--- TESTO FORNITO ---

I paesi arabi tacciono.  L’Arabia Saudita ha dichiarato di aver concesso asilo a Ben Ami per motivi umanitari e per solidarietà islamica,  come aveva fatto in passato con Idi Amin, Nazaf Sherif ed altri,  ma  ponendo come condizione che l’ex presidente non  svolga azione politica in territorio saudita.

I paesi arabi sono preoccupati.  Nei palazzi reali e presidenziali ci si chiede se questa rivoluzione sarà la prima di una serie.  La situazione economica non è migliore, forse peggiore,  in Algeria, Marocco, Libia, Egitto, Giordania, Siria e Yemen. Tutti paesi in cui sono rampanti  disoccupazione, povertà, malattie, analfabetismo,  grandi disuguaglianze e  corruzione delle élites.  Perché non ci dovrebbero essere rivoluzioni analoghe in questi paesi?  E’ difficile capirlo.  Forse perchè ci sono  condizioni  molto diverse da paese a paese.   I cosiddetti esperti di Egitto si aspettano una rivoluzione da 20 anni, eppure la mano di Hosni Mubarak  è ancora salda al timone … per ora.  In Algeria l’esercito ha annullato il risultato  della prima tornata di elezioni  del 1991,  dopo la vittoria  dei radicali del  Fronte Islamico di Salvezza.  Ne è scaturita una guerra civile durata molti anni, che potrebbe non essere ancora a finita,  che ha già fatto 200 000 morti.  Si può dire che in tutti i paesi arabi esistano le condizioni di base per una rivoluzione,  ma  questo non significa che ci saranno rivoluzioni. 

 

E’ interessante capire il grado di coinvolgimento degli islamisti militanti,  in particolar modo dei Fratelli Mussulmani,  negli eventi recenti.  La conquista del potere da parte di radicali islamici è il maggior incubo per l’Occidente,  ma anche per gli Arabi.  Le immagini delle dimostrazioni e degli scontri  con le forze di sicurezza in Tunisia non mostrano giovani con la barba e la galabia, segni  identificativi dei militanti islamici.  Non c’è traccia di propaganda islamista.

---

__COMPITO A__
Per favore, ripeti esattamente le righe delle voci, iniziando dalla riga che contiene "True or false: TIMESTAMP" e fermandoti alla fine delle voci, estremi compresi. Tralascia le immagini.
Il testo fornito e le voci sono materiali distinti e indipendenti.

--- VOCI RIPORTATE ---

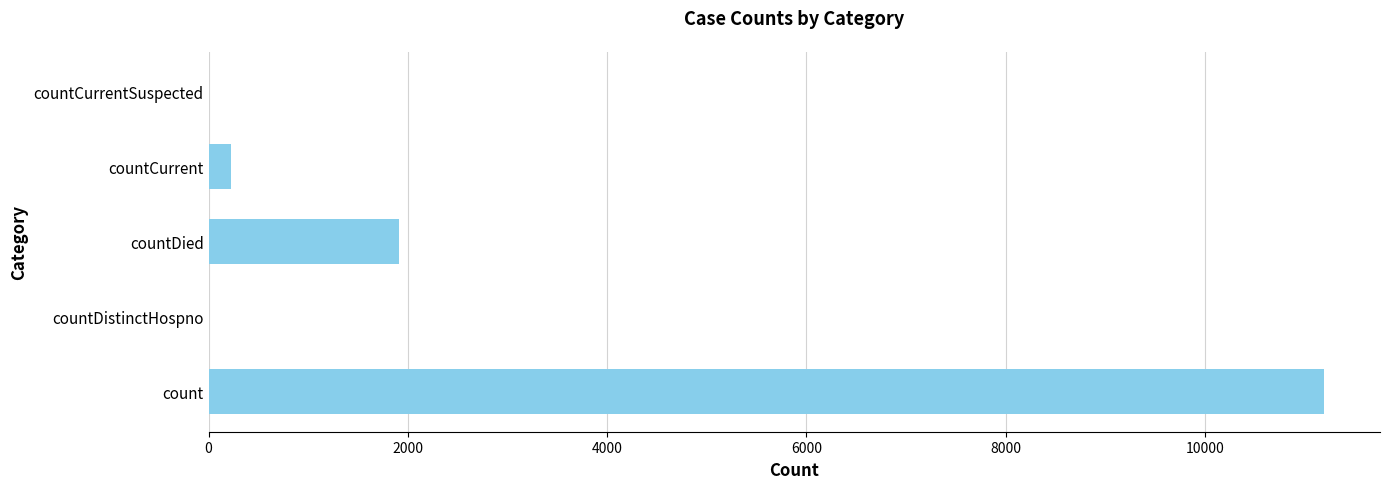

What is the sum of all values?

13330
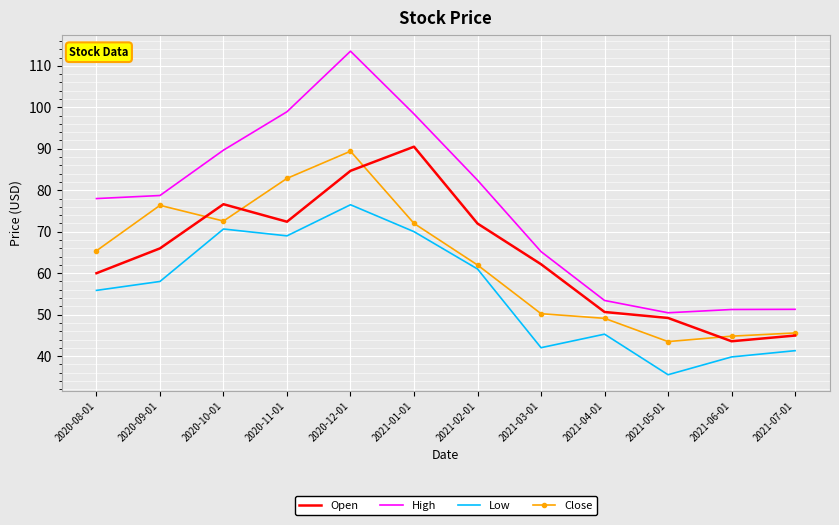

Which series has the largest total across all categories?

High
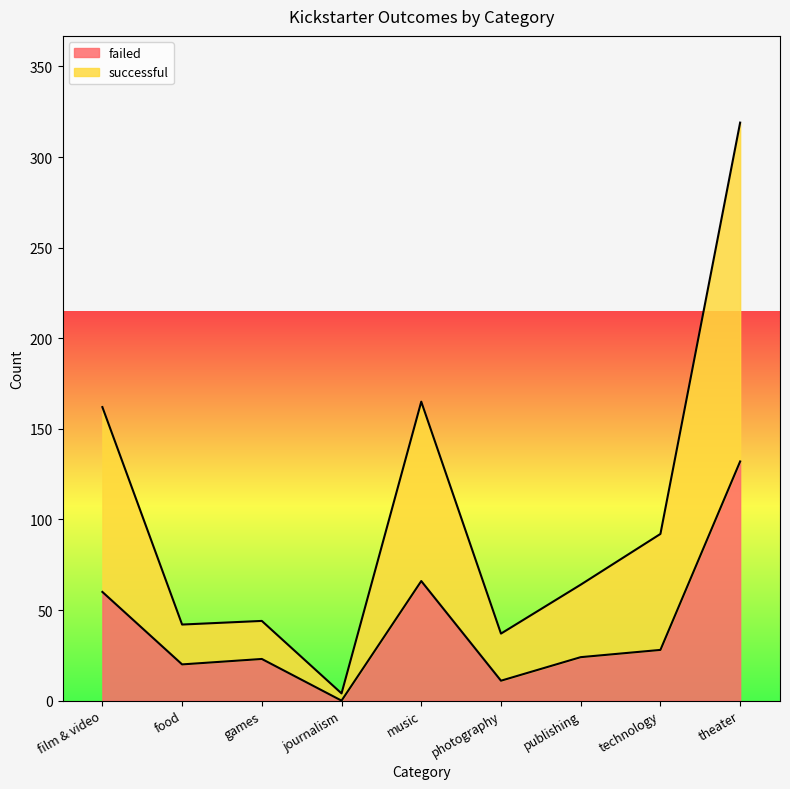

At which label does failed first exceed 24?

film & video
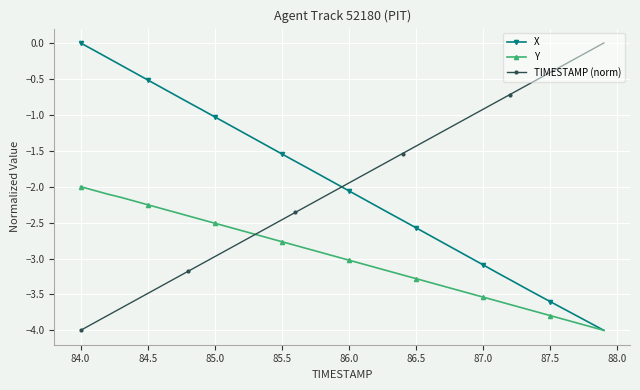

True or false: TIMESTAMP (norm) has more than 1 points higher than both neighbors.

False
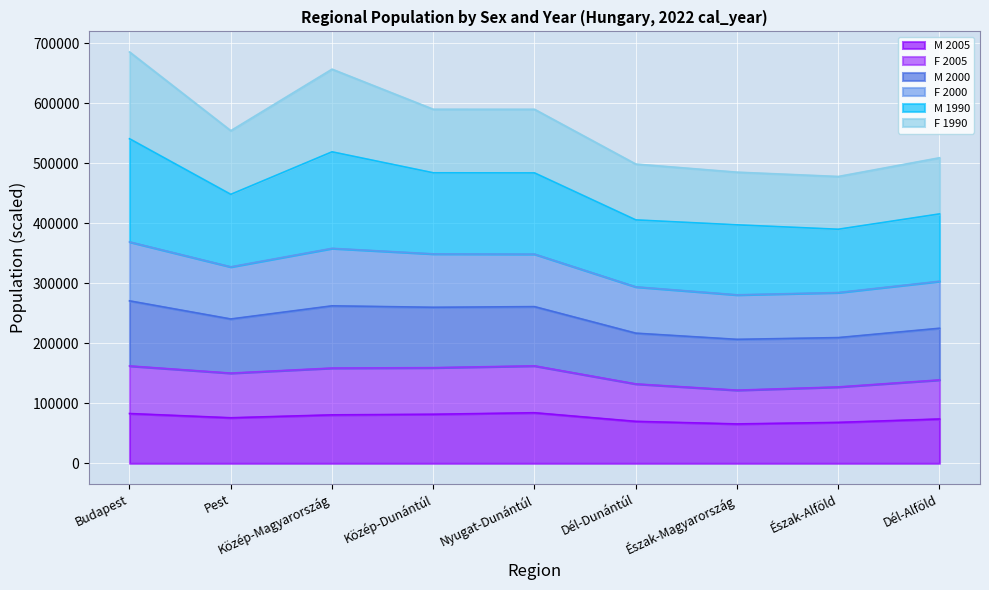

True or false: M 2000 and F 2005 cross at least once.

False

---

__COMPITO B__
Rispondi a queste domande sul testo fornito:
(i) Per quali motivi l'Arabia Saudita dichiara di aver concesso asilo a Ben Ami?
(ii) In che anno l'esercito algerino ha annullato il risultato della prima tornata di elezioni?
(iii) Quali segni identificativi dei militanti islamici mancano nelle immagini delle dimostrazioni in Tunisia?

__RISPOSTA A__
True or false: TIMESTAMP (norm) has more than 1 points higher than both neighbors.

False

True or false: M 2000 and F 2005 cross at least once.

False

__RISPOSTA B__
(i) Per motivi umanitari e per solidarietà islamica.
(ii) Nel 1991.
(iii) La barba e la galabia.